Why would God design such a universe? To bring glory to Himself. This demonstrates His justice, and mercy. Does it conform to my knee jerk concept of good? No. Do I have a right to place my sin stained knee jerk concept of good as an idol above the almighty God, and ask Him to conform to it? The answer is: a resounding No. Does this system conform to my concept of good informed from scripture? Yes.


So, many years ago, I had erected an idol. I placed it above the almighty God. When the almighty God refused to have the idol over Him, I fabricated a weaker bridge building God. I had my good idol, and my bridge building God for many years. Then, in 1990, it was as if the almighty God looked down and said, "All right, Roy, you have chosen to reject my doctrines of grace; I'll allow you to experience the logical consequences of your idolatry." I've torn down my idol, my sin stained knee jerk concept of good. By His grace, I'll never place anything above Him again. God saw to it that even my own idolatry could not pluck me from His hand.


What does this mean for you? If you have yet to come to Christ, pray to God that He would show you mercy and draw you to Himself. If you've already come to Christ, scan your world view in the light of scripture. Root out the idols, reconcile the logical contradictions. Take John's advice, "Little children, keep yourselves from idols. Amen." ( 1 John 5:21)

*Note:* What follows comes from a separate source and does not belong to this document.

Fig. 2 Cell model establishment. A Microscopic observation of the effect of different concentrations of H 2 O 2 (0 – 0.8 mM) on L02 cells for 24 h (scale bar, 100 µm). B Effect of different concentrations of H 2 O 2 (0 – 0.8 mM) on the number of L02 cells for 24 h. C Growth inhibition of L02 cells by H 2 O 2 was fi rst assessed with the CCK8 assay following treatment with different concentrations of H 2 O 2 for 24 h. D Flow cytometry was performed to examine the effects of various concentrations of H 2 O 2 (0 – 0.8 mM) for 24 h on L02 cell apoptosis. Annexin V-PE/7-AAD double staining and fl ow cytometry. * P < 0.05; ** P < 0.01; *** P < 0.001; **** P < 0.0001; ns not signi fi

© 2001 by Roy Timpe all rights reserved.


Note: Biblical quotes are adapted from the King James Version. Ayn Rand is quoted from John Galt's Speech in her novel Atlas Shrugged. For more on free will the reader is directed to the works of Gordon Clark, specifically chapter 5 of his book Religion, Reason and Revelation available (along with John Robins book Without a Prayer: Ayn Rand and the Close of Her System) at the Trinity Foundation.